Through developing initiatives such as health clinics and food and education programmes, the BCI -- for a small organisation -- punches well above its weight. Through the tireless efforts of its founder and President, Sally Coxe, together with Michaelīs natural flair for making things happen in Africa's trying conditions, the BCI is striving to ensure the survival of bonobos in the Kokolopori forest and elsewhere. There may be as few as 5,000 to 15,000 bonobos left, and the greatest concentration of these remaining populations appears to be in Kokolopori.
While we witness first hand the results of the BCI's work to be positive and tangible, there is much still to be accomplished. At the village Luke, Phil, Michael and I take turns speaking through an interpreter to a packed public meeting with eight chiefs and around 200 villagers. We try to address their concerns that they should continue to benefit from any help coming to the area, not just bonobos. We realise that more vital work and funds are needed to build on the community participation in bonobo conservation already so admirably set in motion by the BCI.

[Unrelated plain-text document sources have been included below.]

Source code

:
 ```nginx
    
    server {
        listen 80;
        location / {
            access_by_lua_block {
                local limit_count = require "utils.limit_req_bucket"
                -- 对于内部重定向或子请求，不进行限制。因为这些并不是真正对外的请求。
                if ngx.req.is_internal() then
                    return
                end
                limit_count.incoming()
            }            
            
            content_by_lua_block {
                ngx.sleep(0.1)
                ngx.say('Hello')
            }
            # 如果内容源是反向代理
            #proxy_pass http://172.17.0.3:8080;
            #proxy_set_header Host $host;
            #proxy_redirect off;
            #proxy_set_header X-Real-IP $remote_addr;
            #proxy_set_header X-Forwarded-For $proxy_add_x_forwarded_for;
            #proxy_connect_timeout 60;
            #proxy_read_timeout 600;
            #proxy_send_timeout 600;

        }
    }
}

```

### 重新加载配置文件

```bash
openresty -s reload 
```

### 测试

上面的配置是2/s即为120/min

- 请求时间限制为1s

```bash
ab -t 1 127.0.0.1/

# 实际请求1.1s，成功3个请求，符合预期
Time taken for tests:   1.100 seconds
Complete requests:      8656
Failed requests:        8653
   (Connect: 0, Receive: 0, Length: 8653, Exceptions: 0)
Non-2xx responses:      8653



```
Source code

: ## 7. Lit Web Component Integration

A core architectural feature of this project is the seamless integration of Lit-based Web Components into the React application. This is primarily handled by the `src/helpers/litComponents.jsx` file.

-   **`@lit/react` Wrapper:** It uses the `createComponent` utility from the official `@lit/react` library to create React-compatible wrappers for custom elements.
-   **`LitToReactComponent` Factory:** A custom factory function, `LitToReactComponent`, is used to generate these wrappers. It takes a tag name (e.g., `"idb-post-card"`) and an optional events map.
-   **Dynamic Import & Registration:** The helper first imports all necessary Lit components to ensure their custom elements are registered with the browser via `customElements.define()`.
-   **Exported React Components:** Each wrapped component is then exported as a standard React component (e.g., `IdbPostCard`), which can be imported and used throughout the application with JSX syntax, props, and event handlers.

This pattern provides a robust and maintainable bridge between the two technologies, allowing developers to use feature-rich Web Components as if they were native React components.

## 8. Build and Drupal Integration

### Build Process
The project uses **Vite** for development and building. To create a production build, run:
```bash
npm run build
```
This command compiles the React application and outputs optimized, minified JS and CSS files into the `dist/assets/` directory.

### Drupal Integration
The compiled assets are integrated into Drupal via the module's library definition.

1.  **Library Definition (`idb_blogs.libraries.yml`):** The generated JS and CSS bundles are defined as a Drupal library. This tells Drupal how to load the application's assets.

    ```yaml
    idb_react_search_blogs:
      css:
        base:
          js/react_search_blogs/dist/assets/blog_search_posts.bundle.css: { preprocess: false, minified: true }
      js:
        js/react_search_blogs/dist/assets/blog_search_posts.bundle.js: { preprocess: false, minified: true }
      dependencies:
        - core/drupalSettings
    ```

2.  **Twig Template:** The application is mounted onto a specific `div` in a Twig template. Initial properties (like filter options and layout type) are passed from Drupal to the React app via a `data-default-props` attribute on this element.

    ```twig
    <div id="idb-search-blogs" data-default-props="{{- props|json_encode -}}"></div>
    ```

We spend a full week with the trackers. We observe, absorb and film the bonobos, at times only a dozen or so metres away. Each of us are moved, not from just our own watching, but the feeling also of being watched curiously by another conscious being. When a bonobo, from short range, looks you in the eye it is like holding up a mirror to humanity's own collective past. You are pervaded with the notion of not just knowing, but of somehow being known ... a connection, a commune however tenuous, with our own heritage -- a common ancestor 7 million years old -- and a sacred contract of trust once known between humans and the natural world that now largely lies breached and barely remembered.
One day, the bonobos having proved too fast to keep up with, Phil startles me with a tap on the shoulder while we're resting for lunch. I turn to see him pointing excitedly to a movement in the undergrowth no more than 15 metres away. We'd stopped tracking for 10 minutes or so, and an adult bonobo had returned as if to check on us. What makes Phil's sighting all the more striking was that the bonobo was walking past on two legs in waist high undergrowth, looking over his shoulder directly at Phil. So stunned and incredulous was he that initially Phil couldn't speak. He explains later that his first thought was that the bonobo was one of our trackers walking off into the forest to take a leak.
The frequent preference of bonobos for upright locomotion is yet another of their amazing attributes. It used to be thought that humans only began to walk upright when we left the forests for the savannah. Increased knowledge of bonobos extinguished that theory. The angle and alignment of the bonobo hip structure matches almost exactly that of our own two million year old ancestor, Australopithecus afarensis.
Perhaps of even greater significance to the essence of bonobo society than their sexual proclivities and bipedal capacity is the tenderness with which they nurture their young. Juveniles, even once weaned, will sometimes continue suckling until the age of six. Bonobo males remain deferential to their mothers for life, and derive their rank from where mum sits in the hierarchy.